_TEXT:_
──────
!!!!!!!!ZFS 2ution !!!!!!!!!!!
What is
ZFS ?
ZFS is a new kind of file system. ZFS is
a combined file
system and logical volume manager. The features of ZFS include data integrity
verification against data
corruption modes, support for high storage capacities,
integration of the concepts of filesystem and volume management, snapshots and copy-on-write clones, continuous integrity checking and
automatic repair,RAID-Z and native NFSv4 ACLs.
ZFS
Pool
ZFS uses the concept of storage
pools to manage physical storage.
Historically, file systems were constructed on top of a single physical device.
To address multiple devices and provide for data redundancy, the concept of a volume manager was introduced to provide a
representation of a single device so that file systems would not need to be
modified to take advantage of multiple devices. This design added another layer
of complexity and ultimately prevented certain file system advances because the
file system had no control over the physical placement of data on the
virtualized volumes.
ZFS eliminates volume
management altogether. Instead of forcing you to create virtualized volumes,
ZFS aggregates devices into a storage pool. The storage pool describes the
physical characteristics of the storage (device layout, data redundancy, and so
on) and acts as an arbitrary data store from which file systems can be created.
File systems are no longer constrained to individual devices, allowing them to
share disk space with all file systems in the pool. You no longer need to predetermine
the size of a file system, as file systems grow automatically within the disk
space allocated to the storage pool. When new storage is added, all file
systems within the pool can immediately use the additional disk space without
additional work. In many ways, the storage pool works similarly to a virtual
memory system: When a memory DIMM is added to a system, the operating system
doesn't force you to run commands to configure the memory and assign it to
individual processes. All processes on the system automatically use the
additional memory.
Using zfs (basics )
Creating and manipulating
zpools (zfs)
──────
_GIVEN INFORMATION:_
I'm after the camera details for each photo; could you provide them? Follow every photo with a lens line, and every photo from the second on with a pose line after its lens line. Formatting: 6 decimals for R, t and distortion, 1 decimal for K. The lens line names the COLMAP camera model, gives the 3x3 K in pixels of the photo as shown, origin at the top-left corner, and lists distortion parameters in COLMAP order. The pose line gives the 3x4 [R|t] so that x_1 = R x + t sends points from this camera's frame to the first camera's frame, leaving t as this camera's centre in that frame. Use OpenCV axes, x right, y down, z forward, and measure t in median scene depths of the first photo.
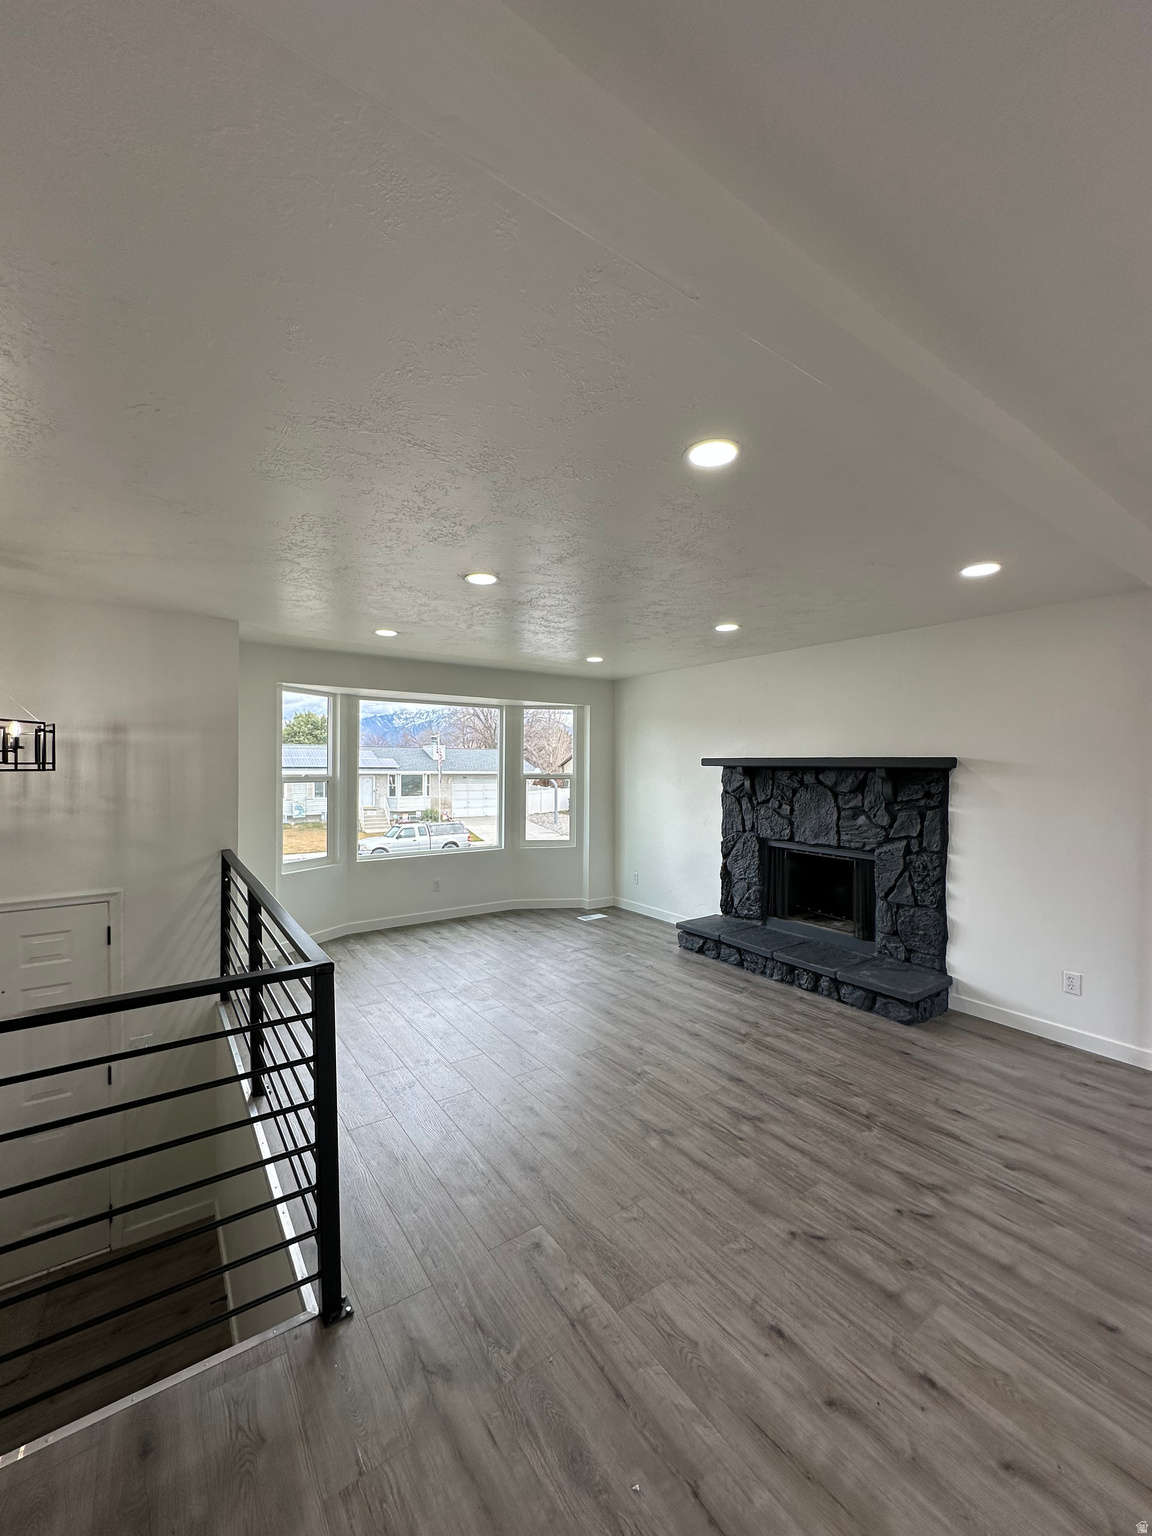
──────
_ACTION ITEM:_
Answer these from the ZFS text:
(a) Which two things does ZFS combine?
(b) What does ZFS aggregate devices into instead of creating virtualized volumes?
(c) What kind of system does the storage pool work similarly to?
The lines have no connection to the ZFS text.

_YOUR RESPONSE:_
(a) A file system and a logical volume manager.
(b) A storage pool.
(c) A virtual memory system.